Discourse-saml не совместим с multisite

На только что настроенном экземпляре Discourse SAML не работает из-за политики Content-Security-Policy по умолчанию, которая блокирует скрипт, отправляющий форму…

Мы размещаем множество клиентов, которые успешно используют плагин SAML с CSP. Можете ли вы сообщить об ошибке, которую вы видите в консоли браузера?

Все наши хостинги используют CDN, поэтому, вероятно, правило CSP не работает для пользователей без CDN :thinking:

1 лайк

Да, извините, я планировал это сделать, но не могу воспроизвести сообщение об ошибке — хотя сама ошибка сохраняется.
Теперь я получаю только ошибки «смешанного содержимого» на иконке сайта и иконке Apple. Изображения были загружены до включения настройки force_https, но, как я понимаю, эта настройка должна обеспечивать правильный источник для всех иконок… Это баг?
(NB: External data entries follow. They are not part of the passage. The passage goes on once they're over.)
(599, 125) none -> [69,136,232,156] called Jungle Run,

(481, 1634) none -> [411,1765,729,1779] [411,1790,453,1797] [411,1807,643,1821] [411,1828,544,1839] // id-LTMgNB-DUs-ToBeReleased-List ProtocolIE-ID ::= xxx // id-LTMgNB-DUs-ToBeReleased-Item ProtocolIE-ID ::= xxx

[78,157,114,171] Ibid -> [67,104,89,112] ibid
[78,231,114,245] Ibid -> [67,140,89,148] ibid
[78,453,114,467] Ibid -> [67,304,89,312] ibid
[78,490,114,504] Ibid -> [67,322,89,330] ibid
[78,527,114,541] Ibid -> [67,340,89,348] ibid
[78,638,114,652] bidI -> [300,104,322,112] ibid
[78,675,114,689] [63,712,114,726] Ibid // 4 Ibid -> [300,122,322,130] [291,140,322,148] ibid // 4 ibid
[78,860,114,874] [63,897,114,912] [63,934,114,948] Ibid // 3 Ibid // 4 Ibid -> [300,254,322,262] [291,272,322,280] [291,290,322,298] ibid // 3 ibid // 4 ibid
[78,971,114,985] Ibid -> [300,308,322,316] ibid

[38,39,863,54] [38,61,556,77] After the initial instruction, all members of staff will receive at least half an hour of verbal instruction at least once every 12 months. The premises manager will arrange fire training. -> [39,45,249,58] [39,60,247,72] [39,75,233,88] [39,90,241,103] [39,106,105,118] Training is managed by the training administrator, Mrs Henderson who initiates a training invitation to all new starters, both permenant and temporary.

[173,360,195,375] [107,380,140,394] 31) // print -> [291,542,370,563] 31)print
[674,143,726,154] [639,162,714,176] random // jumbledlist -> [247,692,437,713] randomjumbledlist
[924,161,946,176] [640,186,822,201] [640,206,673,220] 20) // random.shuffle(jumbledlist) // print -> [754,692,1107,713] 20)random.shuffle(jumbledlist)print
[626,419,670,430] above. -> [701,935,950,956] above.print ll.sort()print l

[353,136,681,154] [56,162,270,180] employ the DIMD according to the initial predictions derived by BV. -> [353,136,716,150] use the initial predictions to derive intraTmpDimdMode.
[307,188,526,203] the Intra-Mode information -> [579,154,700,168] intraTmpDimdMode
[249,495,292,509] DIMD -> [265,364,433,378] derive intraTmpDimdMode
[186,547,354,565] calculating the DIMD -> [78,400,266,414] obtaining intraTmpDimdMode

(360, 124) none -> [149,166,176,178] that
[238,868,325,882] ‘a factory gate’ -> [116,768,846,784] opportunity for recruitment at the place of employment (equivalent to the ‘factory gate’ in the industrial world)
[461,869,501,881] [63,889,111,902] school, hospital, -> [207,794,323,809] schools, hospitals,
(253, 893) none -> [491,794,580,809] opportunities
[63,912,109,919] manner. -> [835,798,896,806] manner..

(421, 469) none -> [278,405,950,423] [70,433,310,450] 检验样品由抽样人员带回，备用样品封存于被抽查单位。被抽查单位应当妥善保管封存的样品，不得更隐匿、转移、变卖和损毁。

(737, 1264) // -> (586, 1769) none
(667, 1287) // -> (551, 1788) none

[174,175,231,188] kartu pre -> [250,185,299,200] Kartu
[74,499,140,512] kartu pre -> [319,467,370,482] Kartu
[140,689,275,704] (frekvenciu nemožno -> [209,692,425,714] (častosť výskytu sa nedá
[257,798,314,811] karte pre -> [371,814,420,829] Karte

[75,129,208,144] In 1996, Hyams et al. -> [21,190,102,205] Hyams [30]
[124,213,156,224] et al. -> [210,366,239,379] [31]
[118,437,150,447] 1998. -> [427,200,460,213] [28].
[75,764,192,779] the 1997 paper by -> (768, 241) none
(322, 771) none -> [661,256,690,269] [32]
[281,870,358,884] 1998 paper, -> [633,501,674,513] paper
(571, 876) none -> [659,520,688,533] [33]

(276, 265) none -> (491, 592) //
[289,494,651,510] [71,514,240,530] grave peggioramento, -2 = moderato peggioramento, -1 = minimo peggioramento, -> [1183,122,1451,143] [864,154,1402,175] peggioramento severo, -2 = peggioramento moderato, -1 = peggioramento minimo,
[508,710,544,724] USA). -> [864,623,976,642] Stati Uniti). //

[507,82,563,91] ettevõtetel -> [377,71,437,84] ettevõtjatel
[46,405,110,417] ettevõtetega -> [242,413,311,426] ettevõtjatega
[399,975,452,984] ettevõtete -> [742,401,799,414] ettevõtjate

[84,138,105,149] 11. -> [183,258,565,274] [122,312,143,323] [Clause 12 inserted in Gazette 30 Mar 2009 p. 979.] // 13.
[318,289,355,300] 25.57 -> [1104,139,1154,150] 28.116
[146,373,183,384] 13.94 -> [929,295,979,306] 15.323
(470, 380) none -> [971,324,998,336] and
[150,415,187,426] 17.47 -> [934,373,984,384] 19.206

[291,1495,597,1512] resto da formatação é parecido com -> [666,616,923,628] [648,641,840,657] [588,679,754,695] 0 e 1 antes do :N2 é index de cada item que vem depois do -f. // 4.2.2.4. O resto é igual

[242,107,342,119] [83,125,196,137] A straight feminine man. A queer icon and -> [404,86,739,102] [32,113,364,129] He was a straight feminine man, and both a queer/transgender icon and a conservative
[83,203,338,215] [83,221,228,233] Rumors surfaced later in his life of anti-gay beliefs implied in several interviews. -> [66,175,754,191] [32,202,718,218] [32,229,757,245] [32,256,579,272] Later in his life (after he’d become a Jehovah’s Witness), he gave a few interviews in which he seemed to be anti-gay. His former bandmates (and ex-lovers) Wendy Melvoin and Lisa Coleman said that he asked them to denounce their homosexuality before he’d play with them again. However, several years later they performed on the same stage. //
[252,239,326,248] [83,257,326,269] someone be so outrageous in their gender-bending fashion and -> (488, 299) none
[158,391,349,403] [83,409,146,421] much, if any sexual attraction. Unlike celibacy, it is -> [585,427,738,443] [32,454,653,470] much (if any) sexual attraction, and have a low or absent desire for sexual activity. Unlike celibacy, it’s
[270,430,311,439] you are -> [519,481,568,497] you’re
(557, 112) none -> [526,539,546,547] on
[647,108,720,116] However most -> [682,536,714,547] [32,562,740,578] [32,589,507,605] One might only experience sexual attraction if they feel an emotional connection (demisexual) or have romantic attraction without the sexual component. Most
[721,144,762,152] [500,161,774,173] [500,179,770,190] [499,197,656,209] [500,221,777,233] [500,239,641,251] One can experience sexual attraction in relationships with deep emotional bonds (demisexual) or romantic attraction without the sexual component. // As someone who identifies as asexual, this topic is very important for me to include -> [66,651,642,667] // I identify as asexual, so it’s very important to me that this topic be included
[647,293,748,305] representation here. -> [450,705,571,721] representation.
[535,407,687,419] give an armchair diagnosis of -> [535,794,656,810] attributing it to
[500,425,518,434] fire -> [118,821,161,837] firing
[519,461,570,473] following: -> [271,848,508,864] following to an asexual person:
Я пытаюсь воспроизвести исходную ошибку, которую получил, но пока безрезультатно. Ошибка, отображаемая на экране: «Извините, произошла ошибка при авторизации вашей учётной записи. Пожалуйста, попробуйте снова». Я полагаю, что это недействительный билет, хотя все конфигурации совпадают с существующим рабочим экземпляром как на стороне Discourse, так и на стороне Keycloak. Странно.

Да, извините, я планировал это сделать, но не могу воспроизвести сообщение об ошибке, хотя сама ошибка сохраняется.

Хорошо, я нашёл ошибку. Думаю, она связана с настройкой:

  1. Это мультисайтовое окружение, где ps.zoethical.org является «основным» сайтом, для которого изначально была настроена SAML.
  2. На сайте forum.zoonklopper.be появляется кнопка SAML, но область действия определена для ps.zoethical.org.
(saml) Authentication failure! invalid_ticket: OneLogin::RubySaml::ValidationError, https://ps.zoethical.org is not a valid audience for this Response - Valid audiences: https://forum.zonnklopper.be

Если я добавлю аудиторию ps.zoethical.org, возникает другая ошибка:

(saml) Authentication failure! invalid_ticket: OneLogin::RubySaml::ValidationError, The response was received at https://forum.zonnklopper.be/auth/saml/callback instead of https://ps.zoethical.org/auth/saml/callback

Плагин SAML не совместим с режимом нескольких сайтов.

1 лайк

Да, именно это я и осознал только что. Очень жаль. :frowning:

Таким образом, несовместимость плагина означает следующее:

  1. он будет работать на первом сайте мультисайта (или на том, для которого он настроен через DISCOURSE_HOSTNAME);
  2. кнопка появится в интерфейсе входа на всех остальных инстансах;
  3. но эти кнопки будут работать некорректно без ясного решения.

Поскольку в категории Customization > Plugin нет отдельной темы для discourse-saml, я предлагаю создать такую тему и упомянуть об этом ограничении в первом сообщении. Я уверен, что можно провести консолидацию информации из более чем 50 тем, упоминающих SAML. Если бы я знал об этом раньше, я бы настроил свои сервисы по-другому.

(Кстати, исходная ошибка CSP, скорее всего, связана с тем, что iframe пытается загрузить оригинальный сайт вместо текущего.)

Скрыть кнопку SAML в мультисайте

Это быстрое решение для тех, кто активировал плагин SAML в мультисайте. :slight_smile:

  1. Перейдите в Админ-панель > Темы и нажмите «Установить новую».
  2. Создайте новый компонент (с именем «Hide SAML Button»).
  3. Добавьте CSS:
    #login-buttons .btn.btn-social.saml {
        display: none; /* плагин несовместим с мультисайтом */
    }
    
  4. Примените компонент ко всем темам.

Теперь кнопка SAML (которая не работает на этом инстансе) останется скрытой.

Эта тема была автоматически закрыта через 3 дня. Новые ответы больше не принимаются.